* [Text block]:
====================

[10?] RFR: 8193128: Reduce number of implementation classes returned by List/Set/Map.of() (original) (raw)

John Rose john.r.rose at oracle.com
Sat Dec 9 03:00:42 UTC 2017


On Dec 8, 2017, at 6:19 PM, Claes Redestad <claes.redestad at oracle.com> wrote:

I think one can interpret the @implSpec in AbstracList::subList to suggest that the implementation retrieved will subclass AbstractList, which implies it's not Serializable. As we move away from AbstractList then we can of course choose our own spec, but since it's established behavior I tried as best I could to retrofit behavior…

Maybe you are right about that, but AbstractList is not part of the API of the List returned by List.of, so you are free to do whatever is right for the value-based list, ignoring all parts of AbstractList that are not immediately valuable to you.

(Yes, someone could "notice" that the result of List.of seems to be castable to AbstractList, and then lodge a complaint that its sublist is serializable, but that's a forced scenario; if we deem it is a real bug to fix, at some date far in the future, we can fix it by removing AbstractList from the supers of the List.of result.)

As time is likely up for getting this into 10 then I guess we might as well take a step back and do this right for 11. I suspect we'll need a CSR for this RFE regardless.

====================

* [Data provided]:

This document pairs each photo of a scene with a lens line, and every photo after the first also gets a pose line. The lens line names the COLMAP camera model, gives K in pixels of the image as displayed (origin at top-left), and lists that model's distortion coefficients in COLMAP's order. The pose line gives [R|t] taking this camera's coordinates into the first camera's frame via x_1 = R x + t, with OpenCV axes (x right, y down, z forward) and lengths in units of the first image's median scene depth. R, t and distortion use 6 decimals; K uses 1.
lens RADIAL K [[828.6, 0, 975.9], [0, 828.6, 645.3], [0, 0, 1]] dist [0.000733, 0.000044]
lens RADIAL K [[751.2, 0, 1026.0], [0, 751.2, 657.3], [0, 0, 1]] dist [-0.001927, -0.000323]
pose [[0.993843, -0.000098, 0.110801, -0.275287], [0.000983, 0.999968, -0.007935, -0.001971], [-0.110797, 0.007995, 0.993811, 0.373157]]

====================

* [Task instructions]:
a) From the List.of email, give again the part that opens with the words containing "(Yes, someone could" and closes with "the List.of result.)", switching "complaint" to "grievance".
b) Shorten the paragraph of the List.of email that begins "Maybe you are right about that" to a single sentence that keeps its main points.

* [Response list]:
a)
(Yes, someone could "notice" that the result of List.of seems to be castable to AbstractList, and then lodge a grievance that its sublist is serializable, but that's a forced scenario; if we deem it is a real bug to fix, at some date far in the future, we can fix it by removing AbstractList from the supers of the List.of result.)

b) Since AbstractList isn't part of the API of the List that List.of returns, the value-based list is free to do whatever is right and ignore any parts of AbstractList that aren't immediately valuable.